Optimización en la recuperación de inmunoglobulinas, como molécula entera y fragmento F(ab´)2, en la producción de antivenenos / Optimization in the immunoglobulins recovery, as whole molecule and F(ab´)2 fragment, in the antivenim production

En la actualidad se utilizan, principalmente, dos métodos de purificación de anticuerpos a partir de plasmas equinos hiperinmunes para la producción de antivenenos a nivel industrial, obteniéndose preparaciones enriquecidas en moléculas de inmunoglobulinas G ó fragmentos F(ab´)2. Con ambos métodos, luego de la precipitación, se observa una importante pérdida de capacidad neutralizante en comparación con la capacidad neutralizante de los plasmas de partida. En este trabajo, se realizó el fraccionamiento de plasmas equinos hiperinmunes utilizando ácido caprílico con y sin digestión enzimática con pepsina. El objetivo del trabajo fue dar a conocer la proporción de recuperación de la capacidad neutralizante luego del fraccionamiento; resultando ésta menor cuando el plasma se trató enzimáticamente. Adicionalmente, se propuso establecer cuál sería la etapa responsable de la diferencia en la recuperación de anticuerpos entre una metodología y otra. Cuando se purificaron las inmunoglobulinas enteras, se recuperó aproximadamente un 53% de la capacidad neutralizante mientras que cuando la muestra se purificó luego de ser tratada enzimáticamente, se obtuvo alrededor del 30% de esa actividad. Una relación de similar magnitud se verifica en la recuperación de la masa de proteínas solubles luego de remover los contaminantes, entre una metodología y otra. La insolubilización del fragmento Fc generado durante la digestión sería el responsable de esa pérdida adicional de proteína y capacidad neutralizante.

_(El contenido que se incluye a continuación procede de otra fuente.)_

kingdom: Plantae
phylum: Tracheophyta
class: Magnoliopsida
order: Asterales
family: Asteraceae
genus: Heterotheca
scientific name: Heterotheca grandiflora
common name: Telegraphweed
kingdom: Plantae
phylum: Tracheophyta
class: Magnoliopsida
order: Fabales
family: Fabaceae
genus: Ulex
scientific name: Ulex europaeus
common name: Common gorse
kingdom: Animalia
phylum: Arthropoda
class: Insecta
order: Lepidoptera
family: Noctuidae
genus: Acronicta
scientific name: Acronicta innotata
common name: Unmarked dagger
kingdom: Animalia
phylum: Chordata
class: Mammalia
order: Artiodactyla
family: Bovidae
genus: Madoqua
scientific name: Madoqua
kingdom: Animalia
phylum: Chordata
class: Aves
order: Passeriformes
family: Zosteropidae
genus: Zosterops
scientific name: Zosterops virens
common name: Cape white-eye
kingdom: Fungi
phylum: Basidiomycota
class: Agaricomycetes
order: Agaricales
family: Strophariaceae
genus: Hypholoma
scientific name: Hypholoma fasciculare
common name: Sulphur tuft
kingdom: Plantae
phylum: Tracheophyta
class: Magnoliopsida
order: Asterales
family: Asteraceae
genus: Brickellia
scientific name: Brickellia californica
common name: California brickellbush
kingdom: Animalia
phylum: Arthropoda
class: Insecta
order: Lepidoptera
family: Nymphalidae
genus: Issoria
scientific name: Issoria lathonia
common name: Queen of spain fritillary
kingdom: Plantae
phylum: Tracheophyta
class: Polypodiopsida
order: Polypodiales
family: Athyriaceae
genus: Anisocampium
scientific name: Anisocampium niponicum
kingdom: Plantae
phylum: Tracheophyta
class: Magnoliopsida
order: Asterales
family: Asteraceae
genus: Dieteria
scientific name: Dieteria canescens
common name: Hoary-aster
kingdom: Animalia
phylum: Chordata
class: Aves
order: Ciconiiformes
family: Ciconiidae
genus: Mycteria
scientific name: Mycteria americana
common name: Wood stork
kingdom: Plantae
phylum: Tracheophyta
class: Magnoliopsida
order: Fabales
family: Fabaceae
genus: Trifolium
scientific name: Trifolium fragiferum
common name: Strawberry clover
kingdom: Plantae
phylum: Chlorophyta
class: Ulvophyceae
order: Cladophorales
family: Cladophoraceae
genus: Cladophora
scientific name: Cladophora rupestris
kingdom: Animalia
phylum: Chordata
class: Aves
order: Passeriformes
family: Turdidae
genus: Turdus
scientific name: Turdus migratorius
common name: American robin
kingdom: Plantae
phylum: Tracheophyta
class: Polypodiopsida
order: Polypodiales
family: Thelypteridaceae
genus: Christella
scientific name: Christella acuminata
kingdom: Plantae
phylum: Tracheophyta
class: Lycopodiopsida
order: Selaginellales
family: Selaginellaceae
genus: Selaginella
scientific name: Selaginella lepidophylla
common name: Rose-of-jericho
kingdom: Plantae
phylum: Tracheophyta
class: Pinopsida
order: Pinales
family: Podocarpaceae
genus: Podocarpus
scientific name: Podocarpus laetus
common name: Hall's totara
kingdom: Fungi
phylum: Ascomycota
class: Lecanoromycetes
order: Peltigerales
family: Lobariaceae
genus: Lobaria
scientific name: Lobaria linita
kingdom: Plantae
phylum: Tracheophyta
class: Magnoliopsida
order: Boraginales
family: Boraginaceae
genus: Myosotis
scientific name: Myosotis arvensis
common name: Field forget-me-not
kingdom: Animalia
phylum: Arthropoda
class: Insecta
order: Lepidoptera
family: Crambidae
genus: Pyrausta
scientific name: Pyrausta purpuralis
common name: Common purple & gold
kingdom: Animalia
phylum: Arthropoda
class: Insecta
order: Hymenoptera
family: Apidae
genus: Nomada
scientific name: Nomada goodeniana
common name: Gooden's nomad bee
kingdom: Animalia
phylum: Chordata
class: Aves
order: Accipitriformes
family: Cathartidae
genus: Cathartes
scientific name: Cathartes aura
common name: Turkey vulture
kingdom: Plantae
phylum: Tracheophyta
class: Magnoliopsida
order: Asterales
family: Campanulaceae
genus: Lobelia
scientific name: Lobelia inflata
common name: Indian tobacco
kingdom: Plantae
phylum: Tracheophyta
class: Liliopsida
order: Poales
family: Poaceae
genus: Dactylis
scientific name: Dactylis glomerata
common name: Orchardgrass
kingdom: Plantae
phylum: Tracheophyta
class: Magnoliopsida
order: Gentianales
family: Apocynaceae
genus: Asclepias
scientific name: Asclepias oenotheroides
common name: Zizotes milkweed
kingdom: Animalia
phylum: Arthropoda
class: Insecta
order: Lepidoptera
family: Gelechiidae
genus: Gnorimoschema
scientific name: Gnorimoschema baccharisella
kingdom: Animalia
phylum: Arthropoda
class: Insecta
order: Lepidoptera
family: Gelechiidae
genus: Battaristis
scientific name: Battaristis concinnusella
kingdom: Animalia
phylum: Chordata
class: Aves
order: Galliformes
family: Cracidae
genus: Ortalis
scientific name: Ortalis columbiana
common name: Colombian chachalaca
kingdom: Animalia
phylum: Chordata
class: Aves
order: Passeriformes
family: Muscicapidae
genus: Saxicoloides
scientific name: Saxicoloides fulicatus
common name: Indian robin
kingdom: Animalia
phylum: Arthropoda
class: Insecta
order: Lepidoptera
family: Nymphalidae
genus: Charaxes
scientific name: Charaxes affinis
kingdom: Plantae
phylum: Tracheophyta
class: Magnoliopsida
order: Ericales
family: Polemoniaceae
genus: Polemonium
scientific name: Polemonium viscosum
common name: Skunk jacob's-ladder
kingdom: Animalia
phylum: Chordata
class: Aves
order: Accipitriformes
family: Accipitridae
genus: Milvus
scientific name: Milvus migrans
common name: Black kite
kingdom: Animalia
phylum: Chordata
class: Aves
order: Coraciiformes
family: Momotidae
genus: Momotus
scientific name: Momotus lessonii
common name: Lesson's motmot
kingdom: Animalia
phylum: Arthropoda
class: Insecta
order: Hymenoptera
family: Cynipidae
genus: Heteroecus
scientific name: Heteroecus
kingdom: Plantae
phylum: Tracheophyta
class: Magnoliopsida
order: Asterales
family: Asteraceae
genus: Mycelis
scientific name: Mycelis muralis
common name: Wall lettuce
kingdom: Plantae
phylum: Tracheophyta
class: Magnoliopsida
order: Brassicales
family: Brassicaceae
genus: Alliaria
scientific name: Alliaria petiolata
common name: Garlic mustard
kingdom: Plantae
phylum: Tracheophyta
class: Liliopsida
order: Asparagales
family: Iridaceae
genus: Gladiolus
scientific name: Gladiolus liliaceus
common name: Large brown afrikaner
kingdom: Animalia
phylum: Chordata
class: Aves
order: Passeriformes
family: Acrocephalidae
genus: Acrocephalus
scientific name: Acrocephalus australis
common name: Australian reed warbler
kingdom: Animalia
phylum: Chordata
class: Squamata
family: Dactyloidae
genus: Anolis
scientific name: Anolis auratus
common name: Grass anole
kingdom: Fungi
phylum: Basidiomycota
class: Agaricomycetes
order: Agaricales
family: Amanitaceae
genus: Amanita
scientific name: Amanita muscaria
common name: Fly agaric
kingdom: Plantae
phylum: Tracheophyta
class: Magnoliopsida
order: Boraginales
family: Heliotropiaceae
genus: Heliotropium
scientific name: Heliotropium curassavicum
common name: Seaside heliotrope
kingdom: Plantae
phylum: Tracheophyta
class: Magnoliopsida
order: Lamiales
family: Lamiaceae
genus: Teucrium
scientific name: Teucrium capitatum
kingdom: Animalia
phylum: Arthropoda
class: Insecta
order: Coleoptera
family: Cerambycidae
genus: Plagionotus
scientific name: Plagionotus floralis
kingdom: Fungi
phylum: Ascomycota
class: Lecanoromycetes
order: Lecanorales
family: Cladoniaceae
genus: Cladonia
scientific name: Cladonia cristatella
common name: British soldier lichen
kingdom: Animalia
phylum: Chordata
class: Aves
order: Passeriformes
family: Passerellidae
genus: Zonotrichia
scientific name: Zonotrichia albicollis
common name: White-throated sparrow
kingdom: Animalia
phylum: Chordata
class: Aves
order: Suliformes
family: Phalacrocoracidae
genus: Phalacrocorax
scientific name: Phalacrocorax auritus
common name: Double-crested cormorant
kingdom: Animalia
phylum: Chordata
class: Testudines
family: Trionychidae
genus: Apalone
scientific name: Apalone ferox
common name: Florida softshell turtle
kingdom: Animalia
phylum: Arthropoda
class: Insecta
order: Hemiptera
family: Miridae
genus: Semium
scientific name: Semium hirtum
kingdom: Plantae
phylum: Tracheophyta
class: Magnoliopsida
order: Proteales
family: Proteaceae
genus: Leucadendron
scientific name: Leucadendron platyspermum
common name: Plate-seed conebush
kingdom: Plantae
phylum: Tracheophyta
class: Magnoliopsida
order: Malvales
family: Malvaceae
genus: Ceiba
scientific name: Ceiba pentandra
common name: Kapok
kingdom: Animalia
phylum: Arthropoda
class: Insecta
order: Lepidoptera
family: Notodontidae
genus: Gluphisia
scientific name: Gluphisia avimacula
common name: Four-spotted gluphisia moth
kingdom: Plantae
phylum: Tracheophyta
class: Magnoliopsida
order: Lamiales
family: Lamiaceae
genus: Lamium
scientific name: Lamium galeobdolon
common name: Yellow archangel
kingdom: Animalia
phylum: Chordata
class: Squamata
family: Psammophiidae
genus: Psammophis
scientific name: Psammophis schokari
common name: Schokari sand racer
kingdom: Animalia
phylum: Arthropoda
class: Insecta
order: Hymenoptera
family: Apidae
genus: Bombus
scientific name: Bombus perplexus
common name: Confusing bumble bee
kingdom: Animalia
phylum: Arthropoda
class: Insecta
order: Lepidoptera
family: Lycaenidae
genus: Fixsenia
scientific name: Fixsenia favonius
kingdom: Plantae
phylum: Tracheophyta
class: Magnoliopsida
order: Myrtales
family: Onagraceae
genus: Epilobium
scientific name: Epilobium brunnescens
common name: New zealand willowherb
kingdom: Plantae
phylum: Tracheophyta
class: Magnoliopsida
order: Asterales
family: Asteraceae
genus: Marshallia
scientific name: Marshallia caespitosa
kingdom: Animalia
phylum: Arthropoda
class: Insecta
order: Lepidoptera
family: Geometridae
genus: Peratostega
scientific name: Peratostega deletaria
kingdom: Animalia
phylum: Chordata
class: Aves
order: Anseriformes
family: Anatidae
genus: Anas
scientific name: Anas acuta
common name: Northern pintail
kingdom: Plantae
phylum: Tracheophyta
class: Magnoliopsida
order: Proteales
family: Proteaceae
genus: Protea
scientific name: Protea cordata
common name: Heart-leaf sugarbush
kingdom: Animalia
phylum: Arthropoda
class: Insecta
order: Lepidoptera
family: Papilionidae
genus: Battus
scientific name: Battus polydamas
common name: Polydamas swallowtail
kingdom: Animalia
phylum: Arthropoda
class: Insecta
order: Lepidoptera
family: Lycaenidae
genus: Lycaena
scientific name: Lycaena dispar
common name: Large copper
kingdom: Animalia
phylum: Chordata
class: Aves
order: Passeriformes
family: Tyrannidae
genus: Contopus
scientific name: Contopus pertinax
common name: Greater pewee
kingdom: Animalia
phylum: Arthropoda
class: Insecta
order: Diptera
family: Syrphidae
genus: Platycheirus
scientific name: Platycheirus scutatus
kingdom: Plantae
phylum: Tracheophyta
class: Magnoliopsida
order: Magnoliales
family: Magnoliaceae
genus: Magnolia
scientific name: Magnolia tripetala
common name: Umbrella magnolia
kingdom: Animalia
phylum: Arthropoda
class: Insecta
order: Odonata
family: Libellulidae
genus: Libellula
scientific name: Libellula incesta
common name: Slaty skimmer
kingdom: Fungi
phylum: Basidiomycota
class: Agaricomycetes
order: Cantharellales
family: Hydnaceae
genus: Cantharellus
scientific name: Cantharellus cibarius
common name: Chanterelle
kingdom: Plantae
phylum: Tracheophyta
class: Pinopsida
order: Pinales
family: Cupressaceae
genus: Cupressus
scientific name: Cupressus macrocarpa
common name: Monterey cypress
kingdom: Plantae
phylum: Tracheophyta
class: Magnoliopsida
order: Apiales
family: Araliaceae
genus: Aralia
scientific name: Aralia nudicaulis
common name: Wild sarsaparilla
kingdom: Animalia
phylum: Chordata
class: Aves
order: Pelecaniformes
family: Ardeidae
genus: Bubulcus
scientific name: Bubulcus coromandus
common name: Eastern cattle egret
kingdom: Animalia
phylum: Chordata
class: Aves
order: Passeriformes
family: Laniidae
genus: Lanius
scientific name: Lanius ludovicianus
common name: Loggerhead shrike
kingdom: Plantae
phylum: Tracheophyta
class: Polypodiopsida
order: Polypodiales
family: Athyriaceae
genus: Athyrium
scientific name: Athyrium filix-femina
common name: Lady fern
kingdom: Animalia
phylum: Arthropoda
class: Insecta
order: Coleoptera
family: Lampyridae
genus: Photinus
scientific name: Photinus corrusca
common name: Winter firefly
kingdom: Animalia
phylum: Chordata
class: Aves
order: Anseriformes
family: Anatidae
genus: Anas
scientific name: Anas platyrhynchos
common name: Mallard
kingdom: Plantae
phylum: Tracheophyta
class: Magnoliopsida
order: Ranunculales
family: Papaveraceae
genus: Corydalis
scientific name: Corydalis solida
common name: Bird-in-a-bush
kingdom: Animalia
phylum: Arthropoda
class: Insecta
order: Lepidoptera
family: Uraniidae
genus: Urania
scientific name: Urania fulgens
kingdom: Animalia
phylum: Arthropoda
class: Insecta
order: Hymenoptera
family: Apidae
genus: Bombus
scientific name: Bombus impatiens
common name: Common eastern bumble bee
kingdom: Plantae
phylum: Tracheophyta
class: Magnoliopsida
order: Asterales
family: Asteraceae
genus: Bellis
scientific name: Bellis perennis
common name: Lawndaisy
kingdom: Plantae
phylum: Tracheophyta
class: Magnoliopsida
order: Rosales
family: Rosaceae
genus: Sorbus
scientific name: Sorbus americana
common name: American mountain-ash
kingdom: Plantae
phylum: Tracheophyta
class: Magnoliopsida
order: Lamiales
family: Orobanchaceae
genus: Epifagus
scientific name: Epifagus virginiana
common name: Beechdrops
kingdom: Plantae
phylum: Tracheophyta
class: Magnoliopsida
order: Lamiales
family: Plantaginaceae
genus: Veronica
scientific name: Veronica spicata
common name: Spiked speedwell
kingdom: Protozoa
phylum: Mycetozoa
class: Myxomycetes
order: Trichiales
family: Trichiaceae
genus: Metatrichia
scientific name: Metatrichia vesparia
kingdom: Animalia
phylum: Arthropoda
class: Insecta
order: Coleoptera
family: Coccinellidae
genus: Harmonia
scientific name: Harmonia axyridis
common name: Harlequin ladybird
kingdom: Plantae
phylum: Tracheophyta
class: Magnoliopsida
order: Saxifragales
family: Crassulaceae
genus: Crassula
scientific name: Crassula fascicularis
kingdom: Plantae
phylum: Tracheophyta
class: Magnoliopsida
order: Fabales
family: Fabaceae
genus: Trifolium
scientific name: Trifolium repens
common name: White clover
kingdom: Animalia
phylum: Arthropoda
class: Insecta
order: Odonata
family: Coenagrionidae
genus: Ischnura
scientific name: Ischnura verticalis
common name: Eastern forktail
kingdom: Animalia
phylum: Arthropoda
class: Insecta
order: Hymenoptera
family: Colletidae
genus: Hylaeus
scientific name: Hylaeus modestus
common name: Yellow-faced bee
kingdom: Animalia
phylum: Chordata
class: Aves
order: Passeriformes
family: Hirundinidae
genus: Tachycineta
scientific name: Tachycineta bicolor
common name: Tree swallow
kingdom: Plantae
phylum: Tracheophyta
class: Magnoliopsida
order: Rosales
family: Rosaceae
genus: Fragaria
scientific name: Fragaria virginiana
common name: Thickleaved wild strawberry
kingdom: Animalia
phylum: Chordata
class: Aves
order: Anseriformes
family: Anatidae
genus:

Today two methods are mainly used for the purification of antibodies from hyperimmune equine plasma at industrial level obtaining enriched preparations of immunoglobulin G (IgG) molecules or F(ab´)2 fragments. In both methods, after the precipitation, an important loss in the neutralizing capability was observed compared to the one of the original plasma. In this work, we performed the fractionation of hyperimmune equine plasma using caprylic acid, with and without enzymatic digestion with pepsin. The aim was to explain the percentage of recovery of the neutralizing capability after the fractionation; which resulted minor when the plasma was enzymatically treated. Additionally, we intended to establish which stage, in the purification process, was the responsible for the difference in the antibody recovery between one methodology and the other. When entire immunoglobulins were purified, approximately 53% of the neutralizing capacity was recovered, but when the sample was purified after the enzymatic treatment, around the 30% of the activity was obtained. A ratio of similar magnitude is verified on the recovery of the soluble protein mass after the removal of contaminants, between the two methods. The insolubilization of the fragment Fc generated during digestion would be responsible for the additional loss of protein and neutralizing capacity.